Gabriel shows off the Smart Stones wall at Stanjel Primary School.

Gabriel shows off the Smart Stones wall at Stanjel Primary School.

Both Martin and Karin believe in being part of the whole solution and this is particularly evident in their holds for children.  Using letters and numbers alongside Smart Stones, they aim to get children up and out of their seats, learning through motion and answering questions using climbing as a vessel. As an ex-teacher myself, I was genuinely excited about bringing climbing into the classroom, and can visualise the enthusiasm the children must have to answer questions that are rewarded with a chance to get active on the wall. 

Underneath all of the ethics and motivations for creating the holds, Martin’s passion for beautiful design and new ideas bubbles away.  He explains with certainty that all of his creations “must also be beautiful, not only useful” and on my tour of the workshop, which is a veritable treasure trove for rock lovers, I can see the hints of a creative mind, the beginnings of new ideas and the restless energy that comes from a need to make things by hand.  Martin’s newest idea is playfully called the ‘Rolling Stone’, taking inspiration from Power Ball set-ups in climbing gyms, the Rolling Stone not only builds strength but also aims to help with conditioning for outdoor climbing.  

Rolling Stones.

Rolling Stones.

Before my tour of the workshop was over I was treated to the opportunity of trying to shape my own hold under Martin’s watchful eye and careful guidance.  There is something cathartic about breaking limestone with simple tools and as I carefully lined up my hammer, and brought it down, using its own weight as momentum, the rock broke beautifully in two.  But the real skill comes in the minute adjustments, tweaks and vision.  Being able to make small adjustments with such large tools is an advanced skill, and my clumsy approach revealed the years of work and refined technique it has taken for Martin to create something that looks so natural but has in fact been considered down to the smallest details.  Martin can feel whether a piece of rock will make a good hold before he commits it to the first strike of the hammer, I suppose in much the same way we test the rock on a climb before committing it to our weight or gear.  

Tentative shaping under Martin’s guidance.

Tentative shaping under Martin’s guidance.

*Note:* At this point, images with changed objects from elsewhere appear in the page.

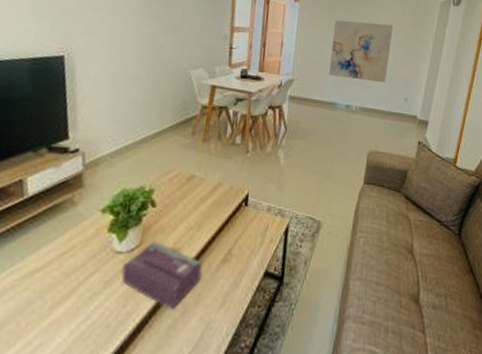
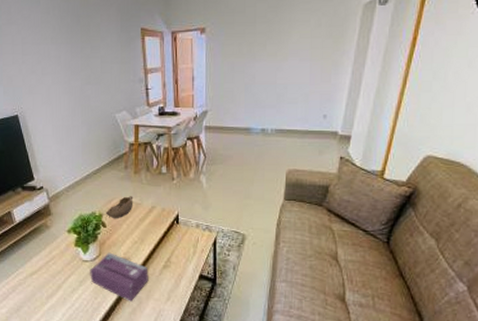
bowl: none [157,168,197,196] -> present [105,196,134,218]
wall art: present [329,20,393,83] -> none [242,40,307,103]

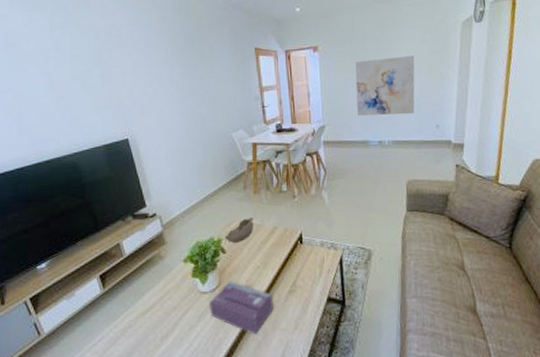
wall art: none [242,40,307,103] -> present [355,55,415,116]

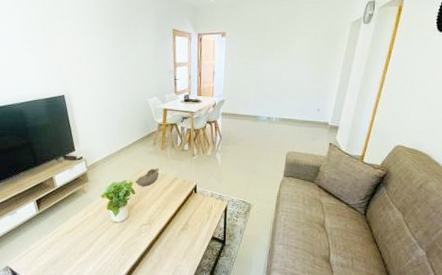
tissue box: present [209,281,274,335] -> none [119,215,169,258]
wall art: present [355,55,415,116] -> none [253,47,307,98]

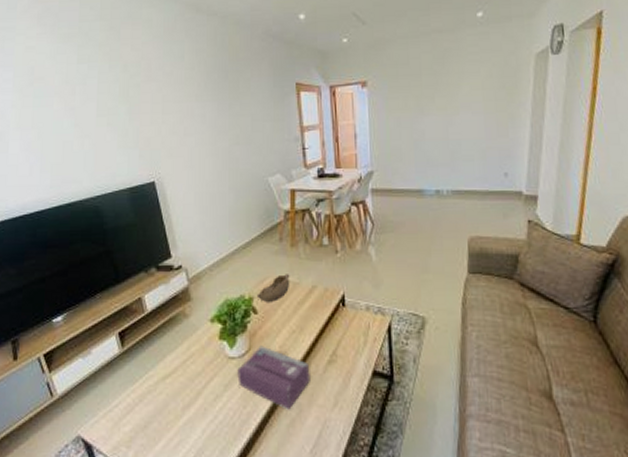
tissue box: none [119,215,169,258] -> present [237,346,310,410]

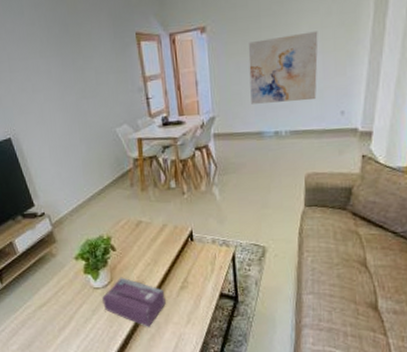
bowl: present [256,274,290,302] -> none [113,215,143,240]
wall art: none [409,92,480,161] -> present [248,31,318,104]

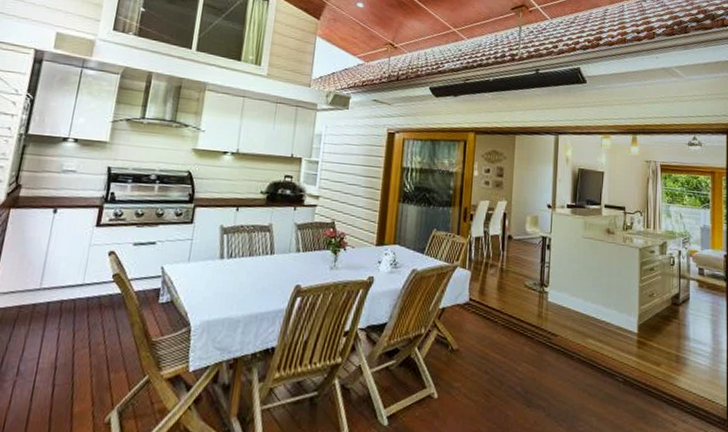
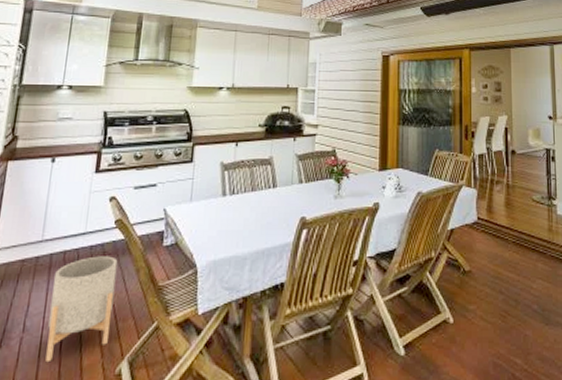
planter: none [37,308,113,407] -> present [45,256,118,363]

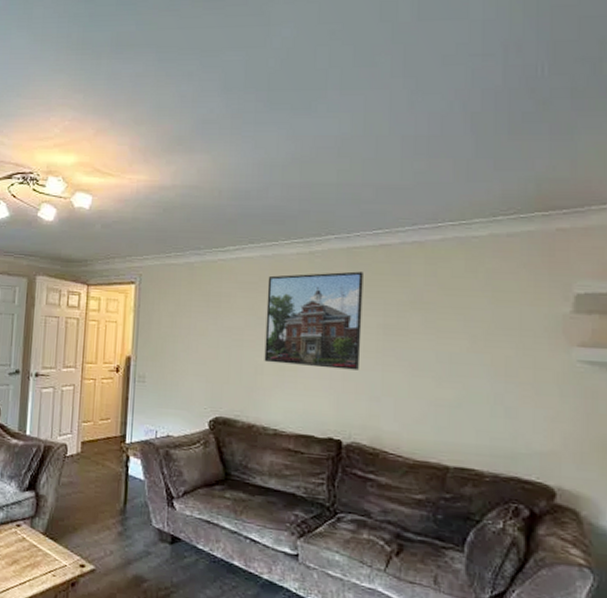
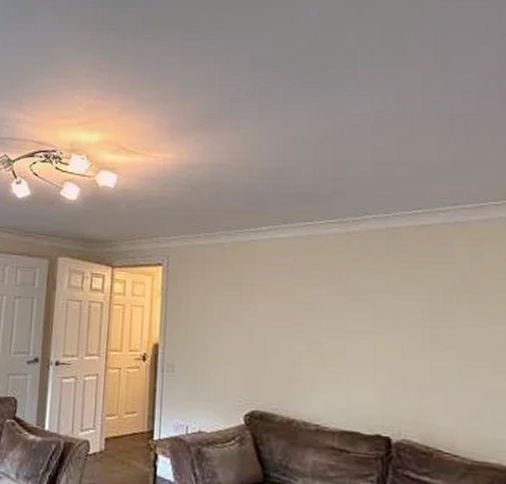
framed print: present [264,271,363,370] -> none [302,253,407,360]

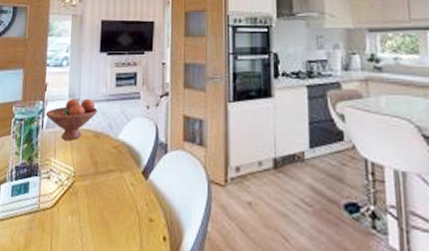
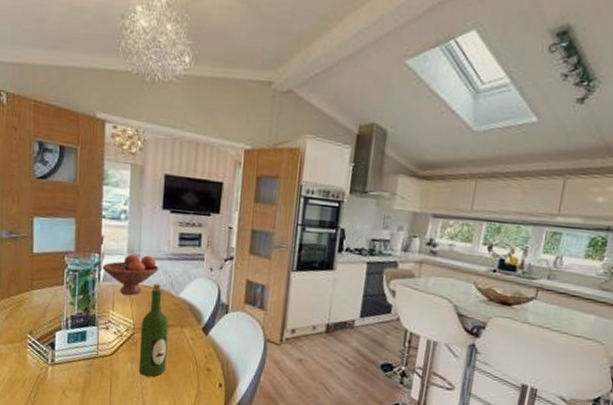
wine bottle: none [79,126,108,232] -> present [138,283,169,377]

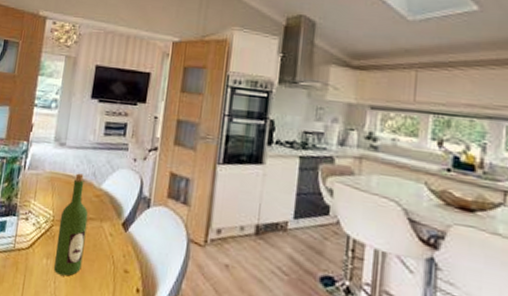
fruit bowl: present [102,253,159,295] -> none [28,142,84,185]

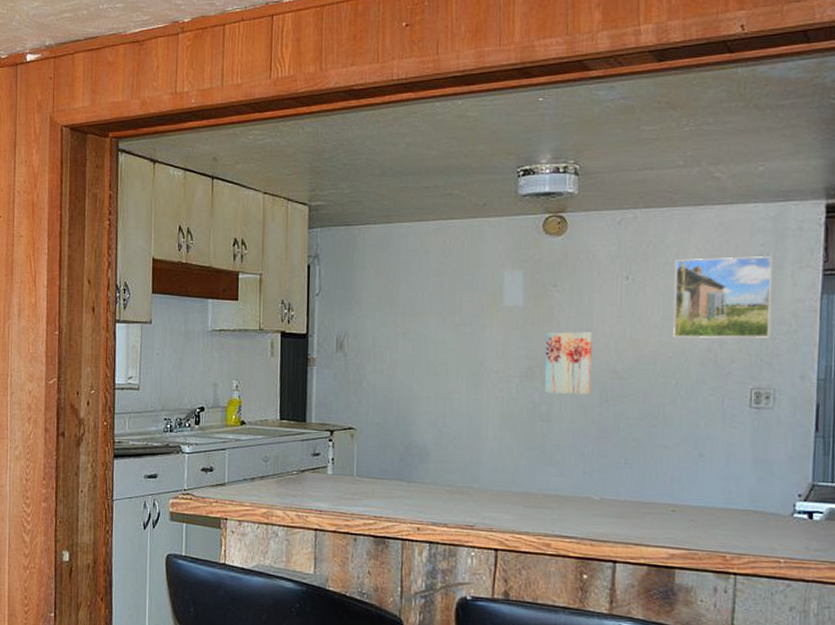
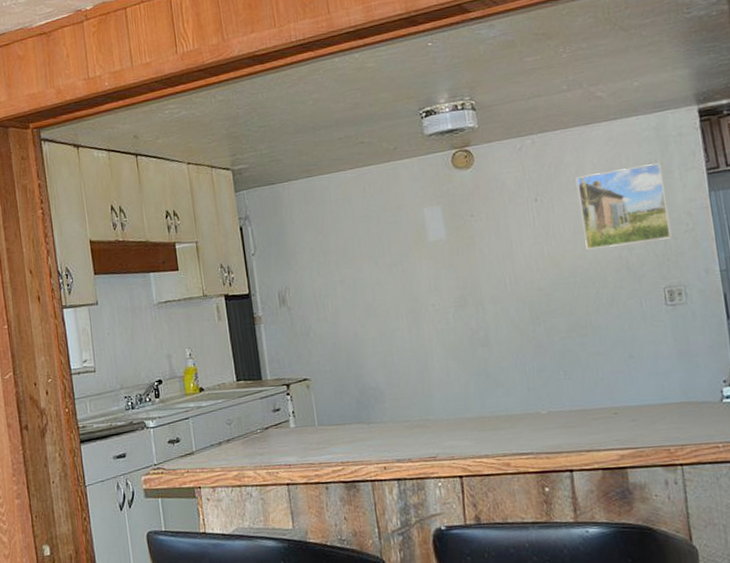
wall art: present [544,332,593,395] -> none [471,255,522,319]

As we were about to leave Martin had one more secret to show me, he lifted up a panel in the cellar to reveal a cave that runs deep down into the limestone.  He hasn’t explored it yet, but suspects it leads down into a larger system that can be found all around this region.  The rock still has some surprises to reveal for Martin and his family.  As we finish talking, Karin sums up the Smart Stone journey in the same beautiful simplicity that their climbing holds embody, Smart Stones are “made of Slovenia and made From Slovenia. It’s a Slovenian Story”.